> _GOAL OF THE EXERCISE_: Keyword search on "later": report each line of the records that contains it.

---------- DATA TO EXAMINE

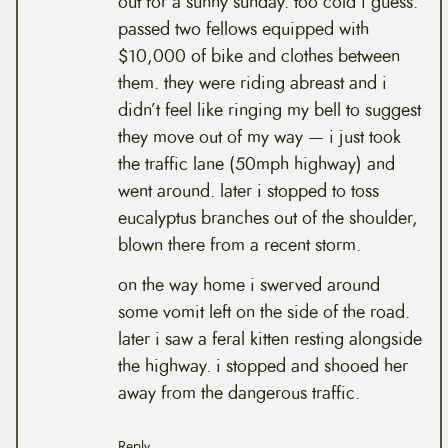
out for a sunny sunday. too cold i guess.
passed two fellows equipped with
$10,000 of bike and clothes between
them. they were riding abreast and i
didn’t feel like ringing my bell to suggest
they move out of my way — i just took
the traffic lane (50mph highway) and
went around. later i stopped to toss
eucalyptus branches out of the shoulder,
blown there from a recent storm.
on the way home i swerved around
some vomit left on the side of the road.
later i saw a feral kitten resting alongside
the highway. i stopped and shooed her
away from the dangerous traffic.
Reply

--------------------
---------- DATA TO EXAMINE

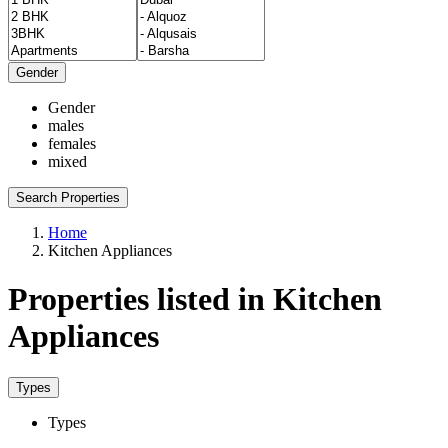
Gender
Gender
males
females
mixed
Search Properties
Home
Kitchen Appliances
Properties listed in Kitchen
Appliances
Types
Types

--------------------

> _TASK RESULT_:
went around. later i stopped to toss
later i saw a feral kitten resting alongside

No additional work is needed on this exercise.